Serum alkaline phosphatase can be used as biochemical marker of bone mineralization. A meta-analysis study showed that children who consumed AED had increased level of ALP, but only those who consumed carbamazepine and newer class of AED. ALP might show liver metabolism more than bone metabolism [16]. Voudris et al. [19] suggested isoenzyme of ALP measurement because higher sensitivity and specificity. This study did not find any significant differences of serum ALP and duration of treatment. This study has several limitations. We did not calculate the number of calcium intake, vitamin D level, parathyroid hormone level, sunlight exposure, that also affect bone metabolism. We also did not measure the liver function test that might affect serum ALP. This was a cross sectional study which was unable to prove the causal relationship and natural history of illness.

CONCLUSION

Long term antiepileptic treatment may reduce the serum calcium level significantly without inducing the severe hypocalcemia. Calcium and vitamin D supplementation should be considered for epileptic patient on long duration of treatment. We confirm that we have read the Journal’s position on issues involved in ethical publication and affirm that this report is consistent with those guidelines.

DISCLOSURE

Neither of the authors has any conflict of interest to disclose.

KEY POINTS

·         Epileptic patients will need to take anti-epilepsy medication for long period and have serious risk of any side effects such as the disturbances of mineral and bone metabolism.

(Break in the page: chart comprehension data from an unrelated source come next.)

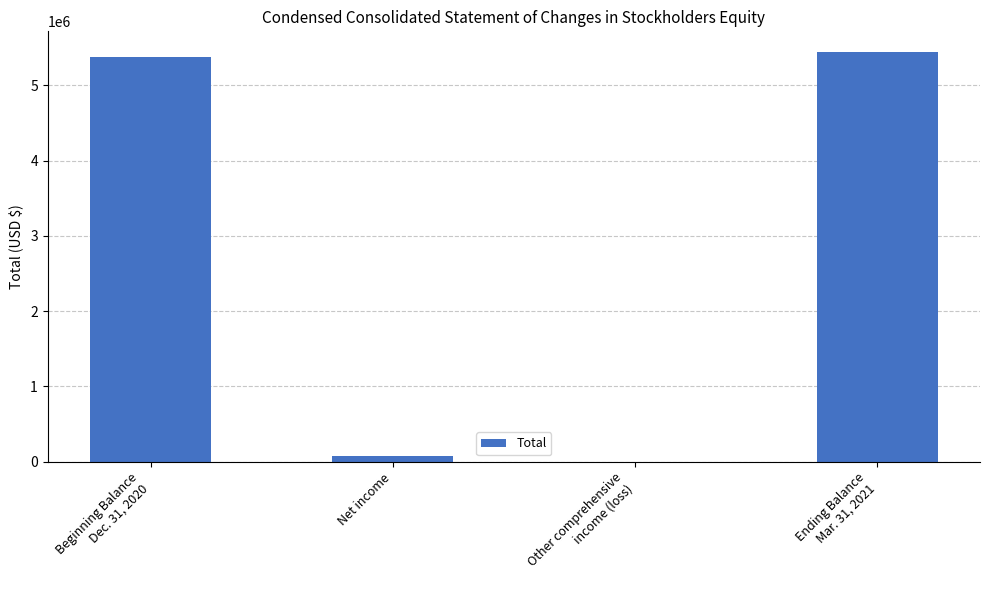

What is the sum of all values?

10896819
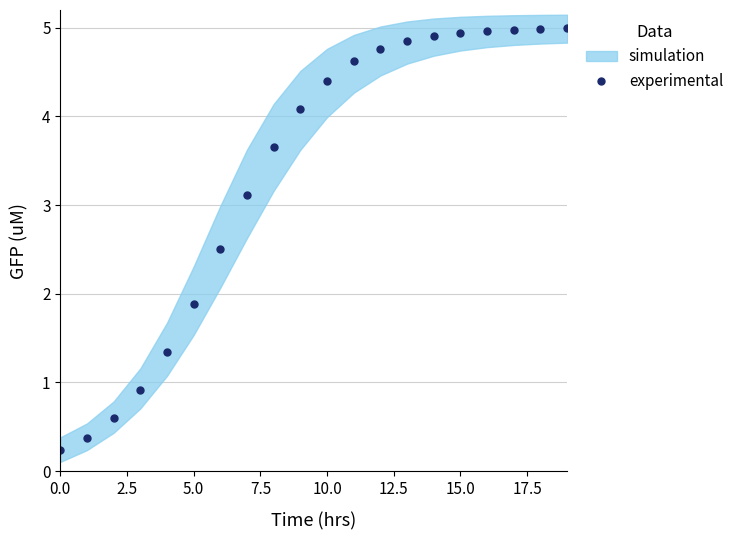

Reading right to left, extract all data points from this chart.

5.0	5.0	5.0	5.0	4.9	4.9	4.9	4.8	4.6	4.4	4.1	3.7	3.1	2.5	1.9	1.3	0.9	0.6	0.4	0.2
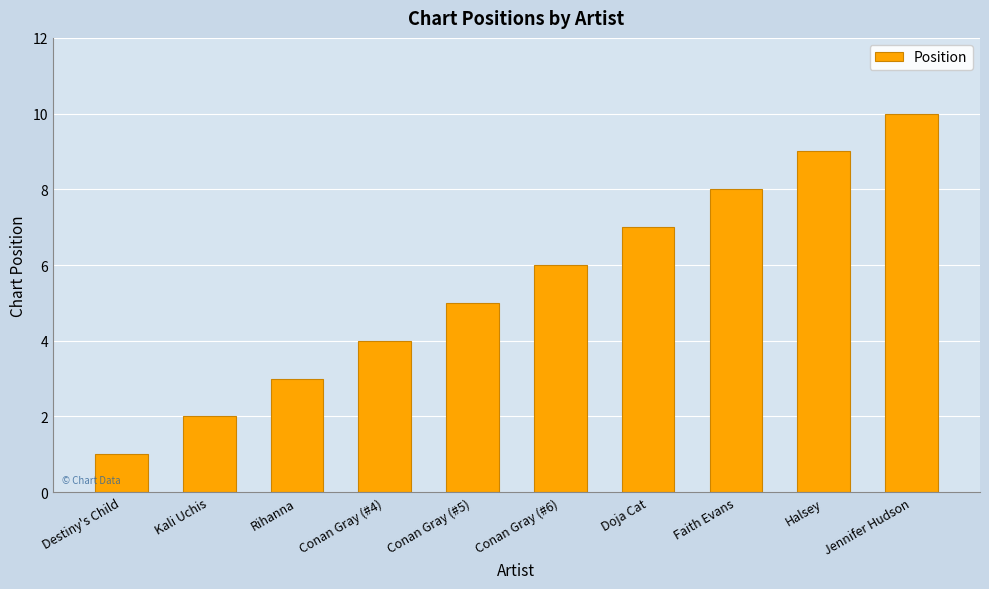

Does the chart contain stacked bars?

No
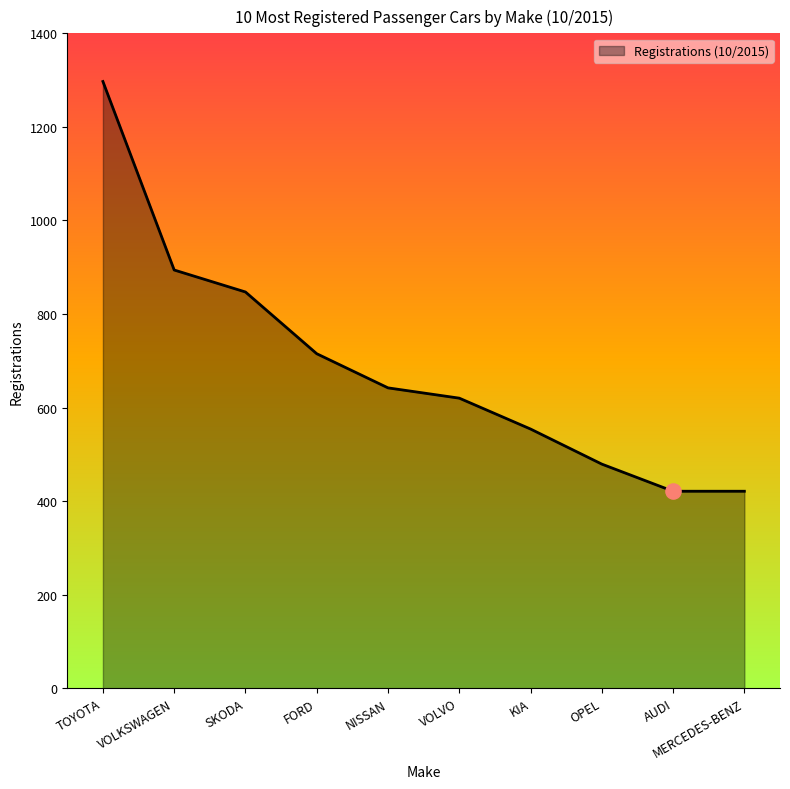

What is the change in value from VOLVO to OPEL?

-141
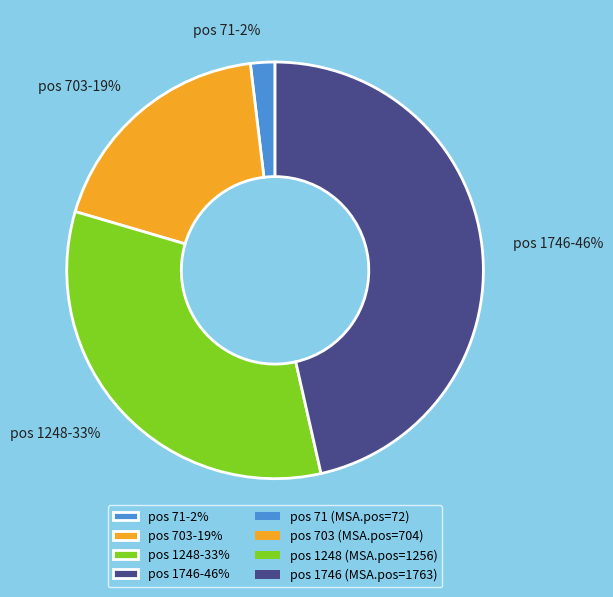

To the nearest percent, what portion does pos 1248-33% represent?

33%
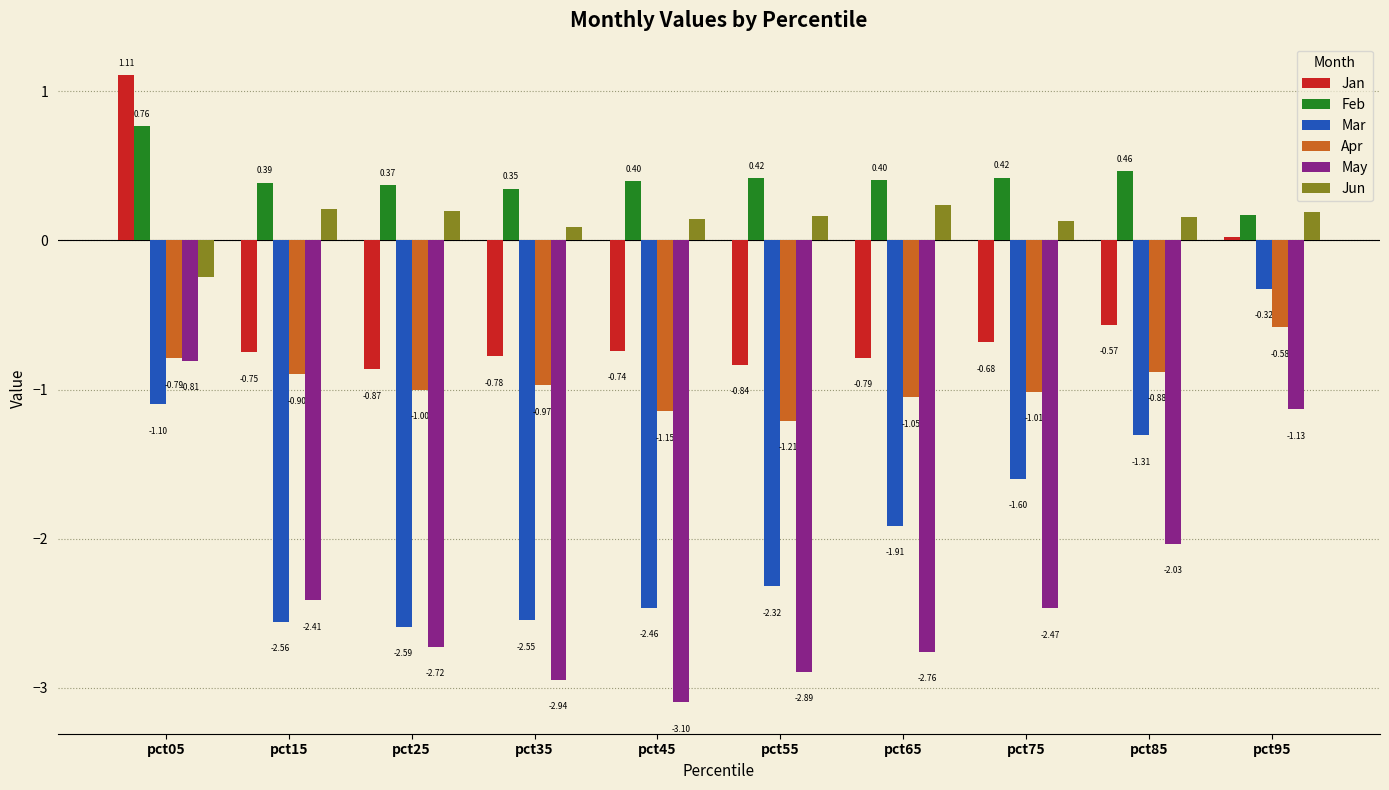

What is the difference between the maximum and minimum values in the Feb series?

0.6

·         First line anti-epilepsy medicine that related to bone metabolism disturbance is the enzyme inducer such as carbamazepine, phenytoin and phenobarbital.

·         Those induce microsomal enzyme of the liver and increase catabolism and inactivation of vitamin D, others may have direct effect on bone by recruiting osteoclast and altering renal function.

·         Long term antiepileptic treatment may reduce the serum calcium level significantly without induced the severe hypocalcemia.

·         Calcium and vitamin D supplementation is considered for epileptic patient with long duration of treatment.